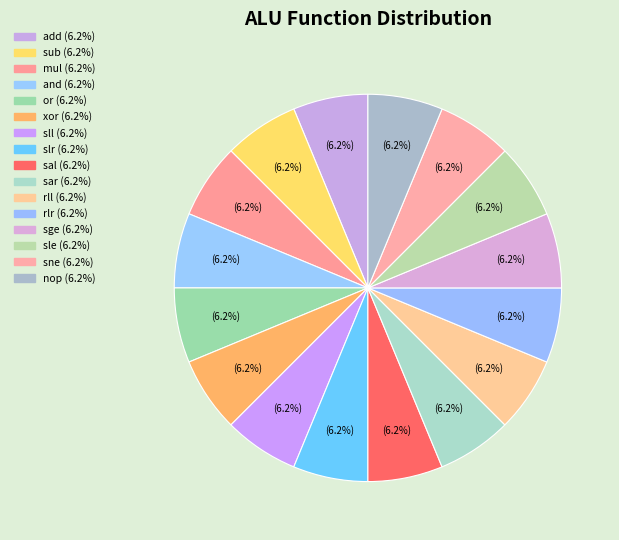

How many segments does this pie chart have?

16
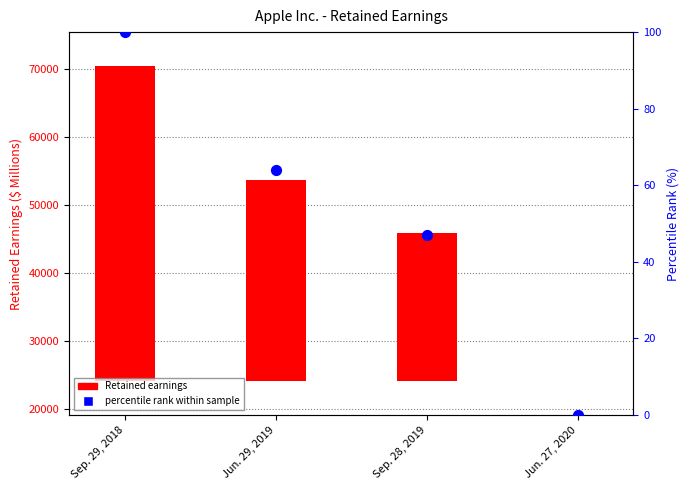

Which series reaches the maximum Y coordinate?

Retained earnings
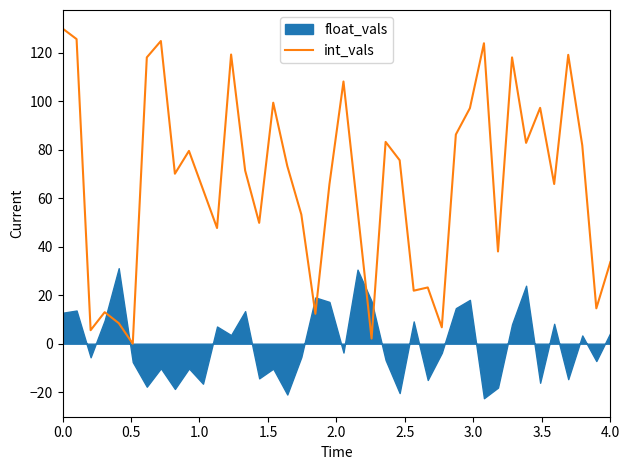

Does the chart have visible grid lines?

No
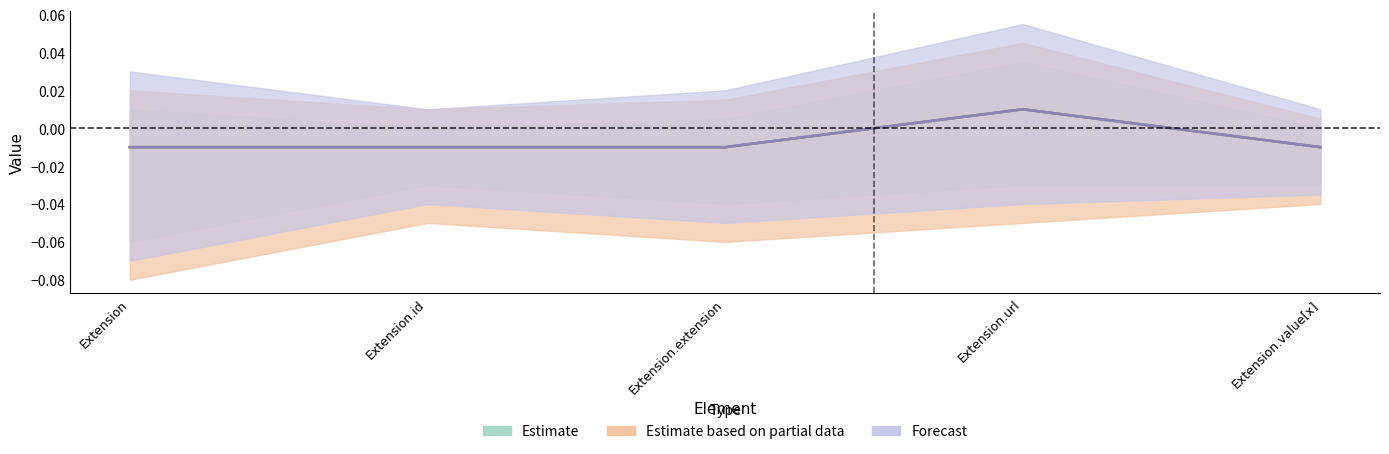

Count the number of categories in the chart.

5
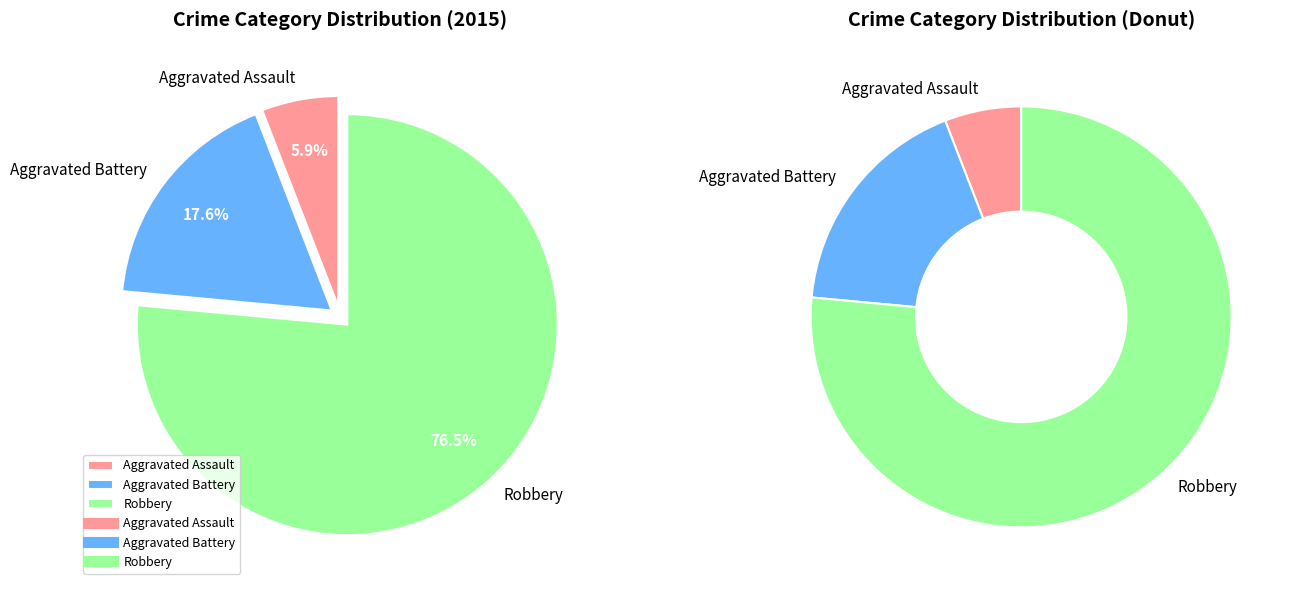

How many segments does this pie chart have?

3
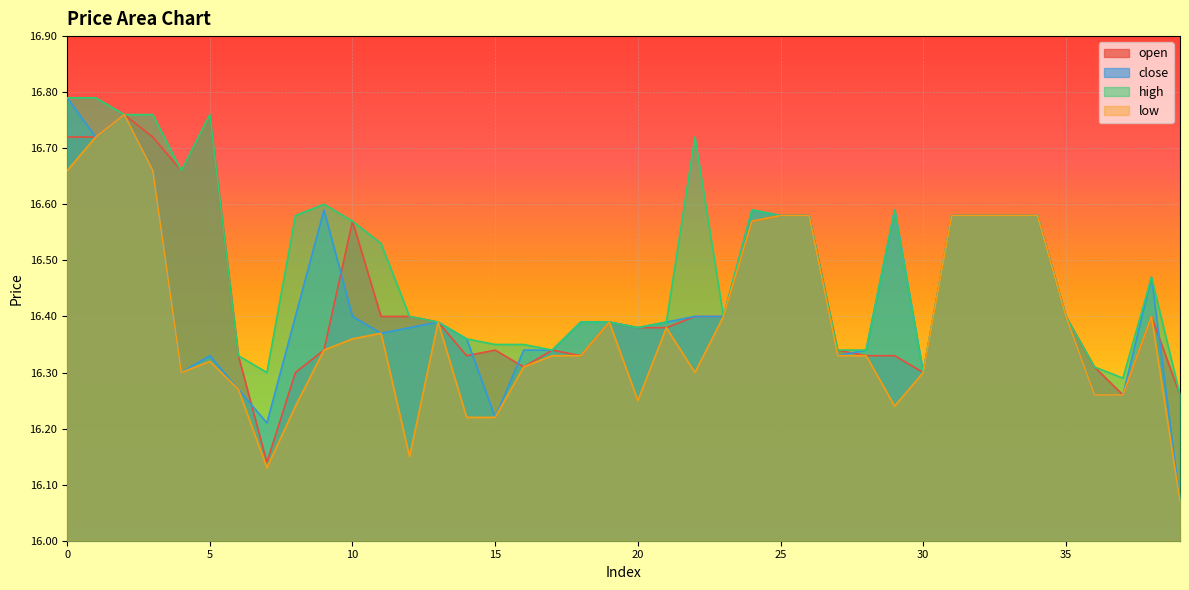

Does the chart display data point markers on the line(s)?

No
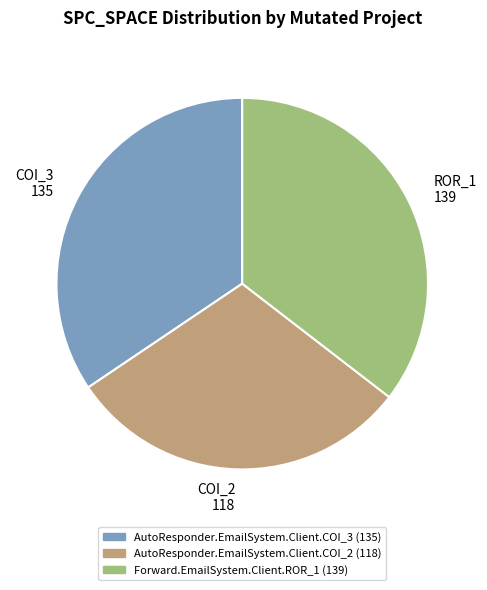

Is the sum of COI_3 135 and ROR_1 139 greater than half?

Yes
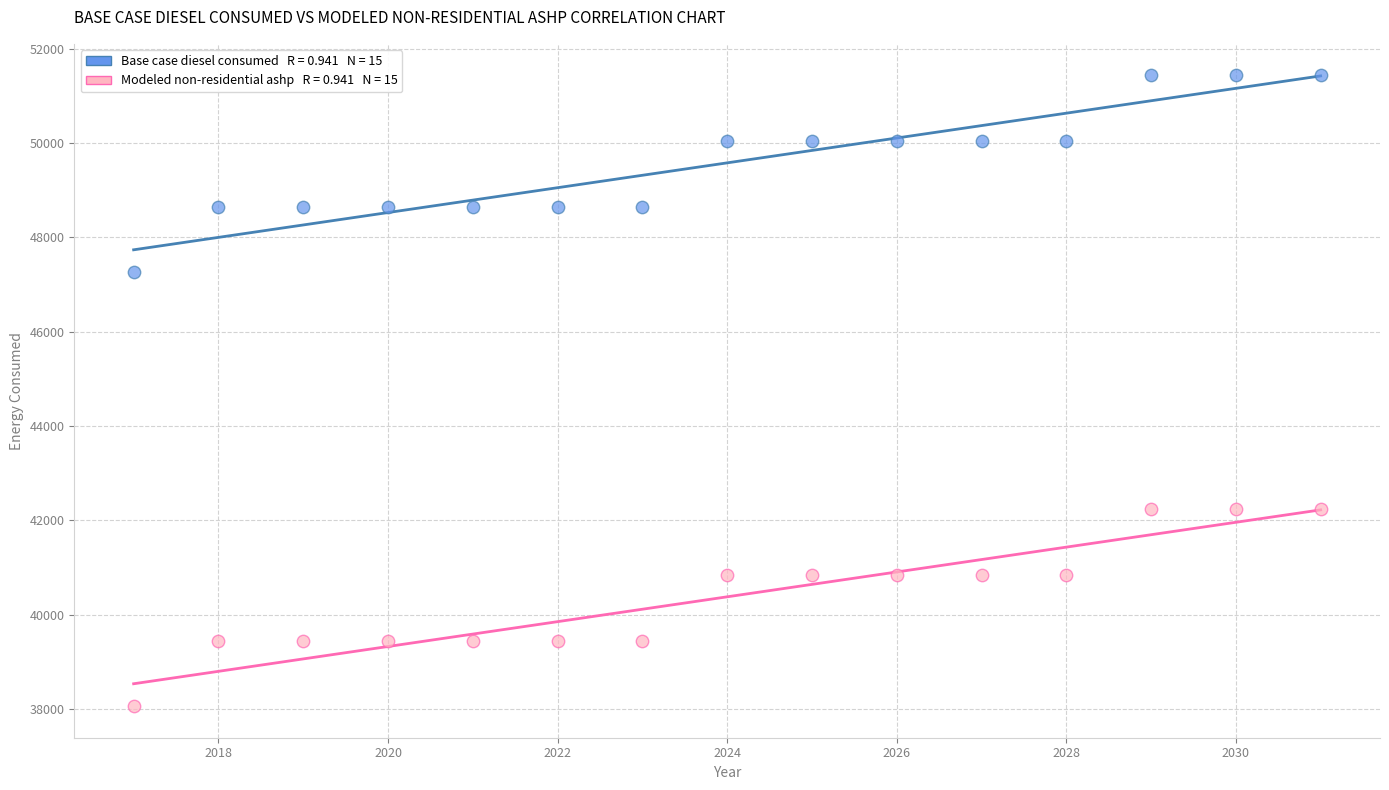

Across all data points, what is the range of Y values (max minus min)?

13374.7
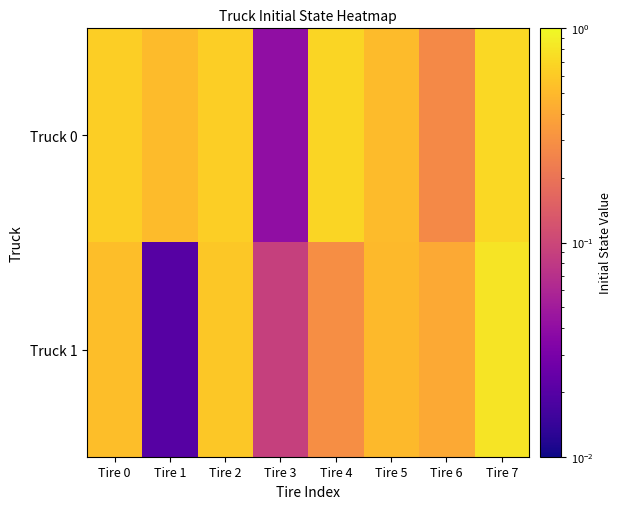

At how many categories does at least one series exceed 0?

8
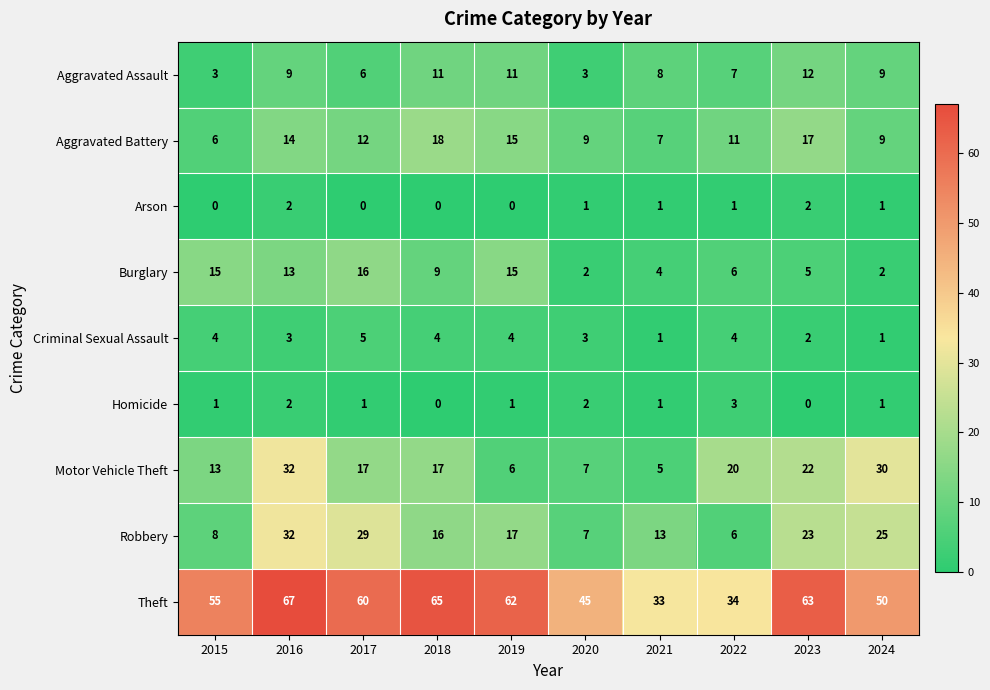

What is the greatest value displayed?

67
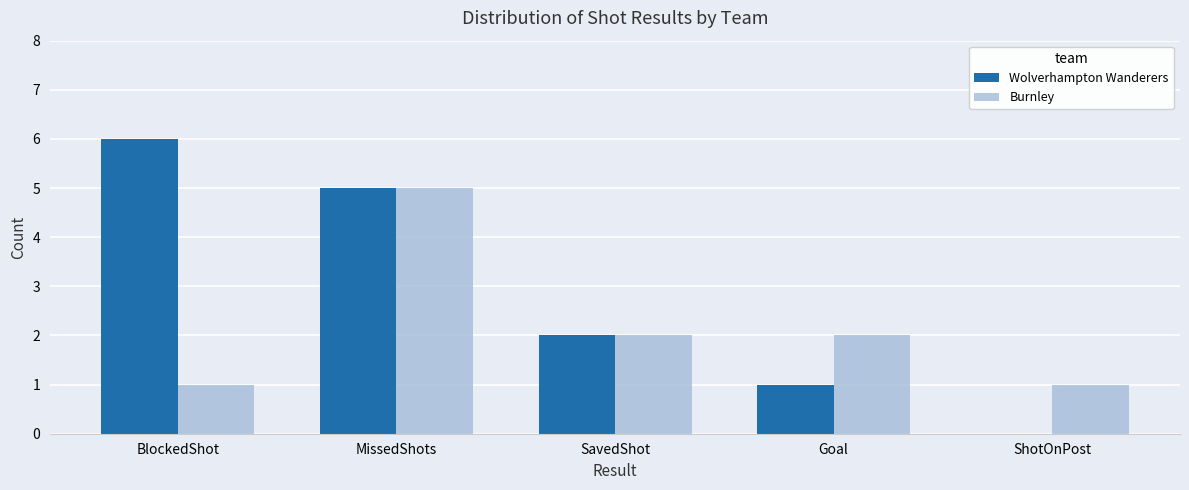

Reading left to right, extract all data points from this chart.

Wolverhampton Wanderers: BlockedShot=6	MissedShots=5	SavedShot=2	Goal=1	ShotOnPost=0
Burnley: BlockedShot=1	MissedShots=5	SavedShot=2	Goal=2	ShotOnPost=1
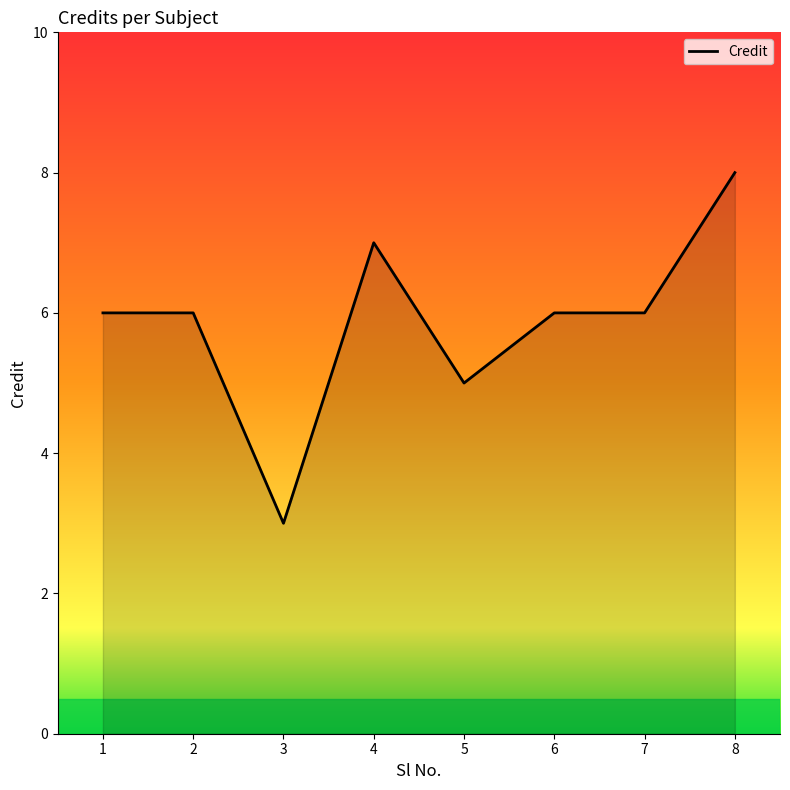

Reading left to right, transcribe all the data shown in this chart.

1=6	2=6	3=3	4=7	5=5	6=6	7=6	8=8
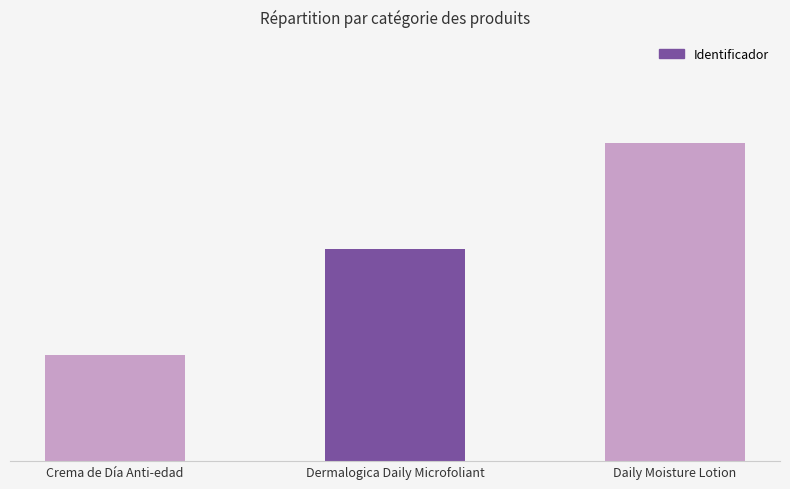

What is the average value?

2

------------

TO DO
Rewrite all the material above, changing every "segments" to "slices" and leaving everything else unchanged. Omit the pictures from your answer.

RESPONSE TO THE EXERCISE
How many slices does this pie chart have?

16

Which series reaches the maximum Y coordinate?

Retained earnings

Does the chart have visible grid lines?

No

Count the number of categories in the chart.

5

How many slices does this pie chart have?

3

Does the chart display data point markers on the line(s)?

No

Is the sum of COI_3 135 and ROR_1 139 greater than half?

Yes

Across all data points, what is the range of Y values (max minus min)?

13374.7

At how many categories does at least one series exceed 0?

8

What is the greatest value displayed?

67

Reading left to right, extract all data points from this chart.

Wolverhampton Wanderers: BlockedShot=6	MissedShots=5	SavedShot=2	Goal=1	ShotOnPost=0
Burnley: BlockedShot=1	MissedShots=5	SavedShot=2	Goal=2	ShotOnPost=1

Reading left to right, transcribe all the data shown in this chart.

1=6	2=6	3=3	4=7	5=5	6=6	7=6	8=8

What is the average value?

2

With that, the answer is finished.